Herschel is an upright rhinoceros wearing an un-shirted dickey, suspenders, and broad striped tie, standing in front of a swing set at dusk. He moves rarely, maybe never. He watches what I say and what I do. He scoffs knowingly and regularly.
When I was little, I opened my aunt’s present because I couldn’t read cursive. I pretended to really like the salad bowl, and he said, “Oh my God. Oh my GOD, that’s hilarious. Hey Pete! Hey Pete! She thought the salad bowl was for her. GAHD, that’s rich.“
Another time, I wore the wrong thing for just walking around the lake, and he said, “Why are you so dressed up? Who do you think you are? The Queen of Important Land? We both know that can’t be true. Because you like poetry. I mean, poetry, am I right? Change your outfit.”
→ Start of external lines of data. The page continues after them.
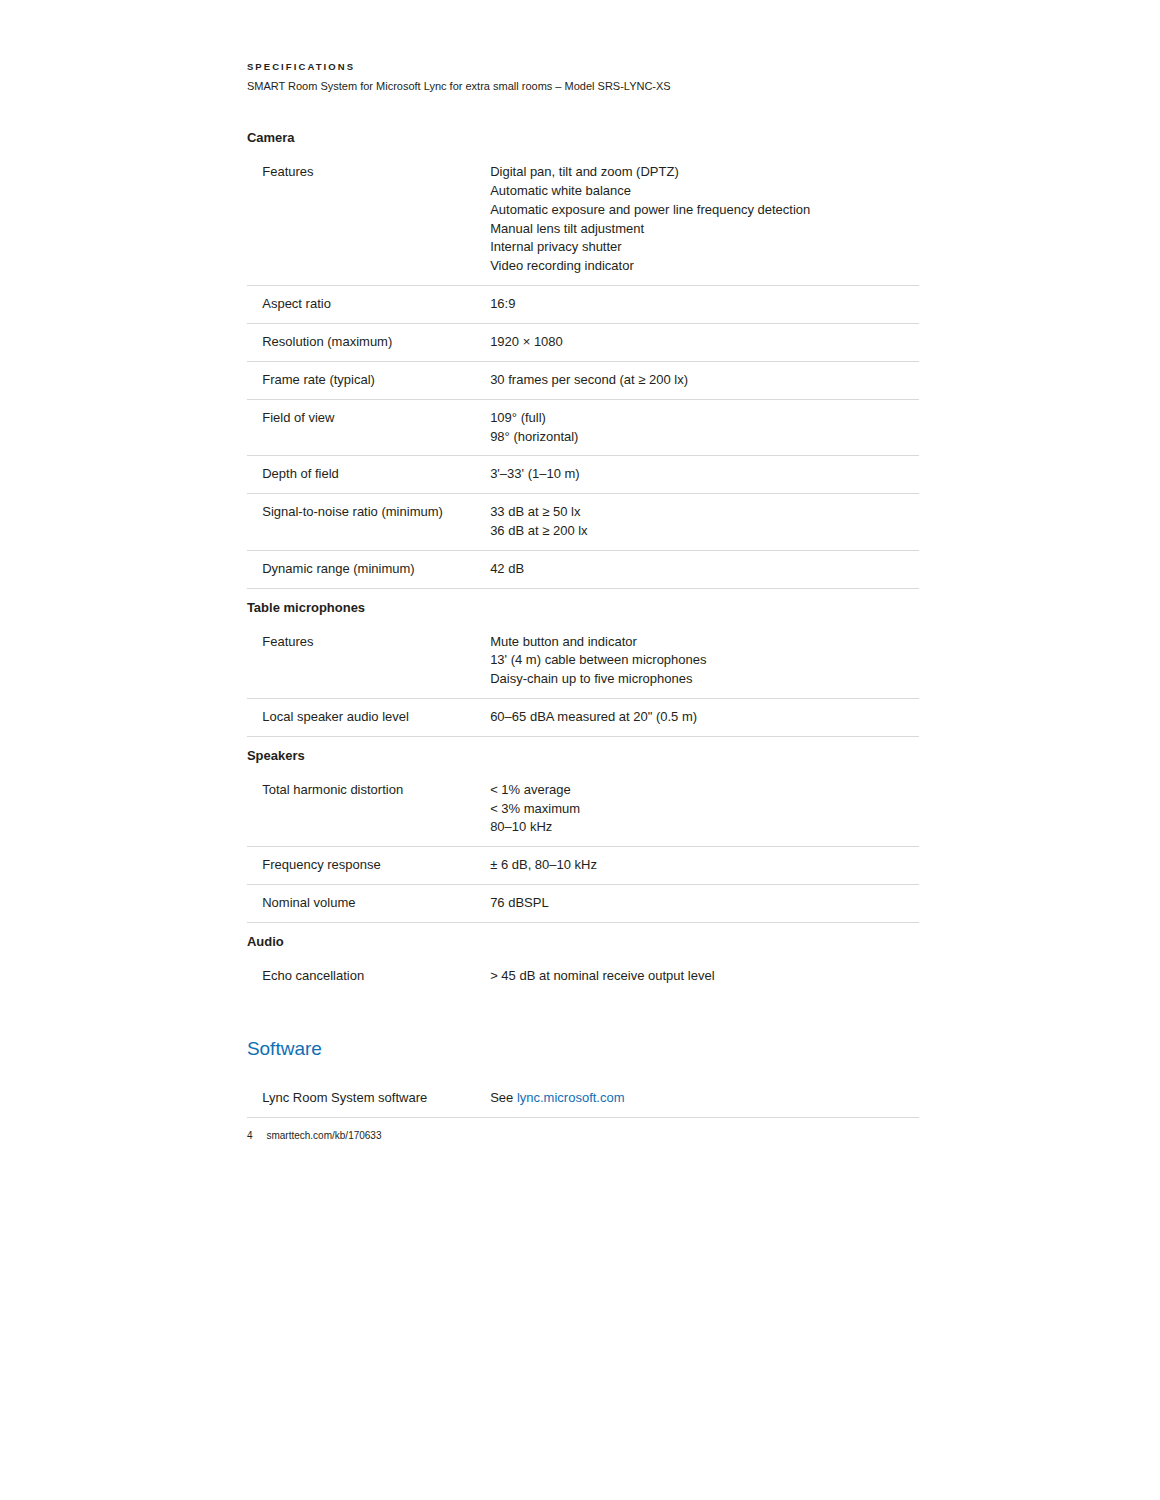Specifications
SMART Room System for Microsoft Lync for extra small rooms – Model SRS-LYNC-XS
Camera
| Features | Digital pan, tilt and zoom (DPTZ) Automatic white balance Automatic exposure and power line frequency detection Manual lens tilt adjustment Internal privacy shutter Video recording indicator |
| Aspect ratio | 16:9 |
| Resolution (maximum) | 1920 × 1080 |
| Frame rate (typical) | 30 frames per second (at ≥ 200 lx) |
| Field of view | 109° (full) 98° (horizontal) |
| Depth of field | 3'–33' (1–10 m) |
| Signal-to-noise ratio (minimum) | 33 dB at ≥ 50 lx 36 dB at ≥ 200 lx |
| Dynamic range (minimum) | 42 dB |
Table microphones
| Features | Mute button and indicator 13' (4 m) cable between microphones Daisy-chain up to five microphones |
| Local speaker audio level | 60–65 dBA measured at 20" (0.5 m) |
Speakers
| Total harmonic distortion | < 1% average < 3% maximum 80–10 kHz |
| Frequency response | ± 6 dB, 80–10 kHz |
| Nominal volume | 76 dBSPL |
Audio
| Echo cancellation | > 45 dB at nominal receive output level |
Software
| Lync Room System software | See lync.microsoft.com |
4 smarttech.com/kb/170633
Herschel told me I was selfish for loving art. Herschel loves repeatable skill work and on-the-job training.
One time, I opened my heart to someone, and he said, “Really?” I didn’t say anything. “Really? You’re gonna go and do that? Out here in broad dusk light, at the playground? You’re just a kid. A kid at the playground. Even though you’re in your mid-twenties, and you’re not always at the playground, like I am. So what? Every time you make anything resembling a misstep, I bring you back here. I laugh in one low huff the moment you arrive. You land face first in sand. Sometimes the huff is so low you can’t hear it, but you can assume.”
Herschel is never invited to hang out, but he shows up. I don’t like him much. But he’s so freaking tall.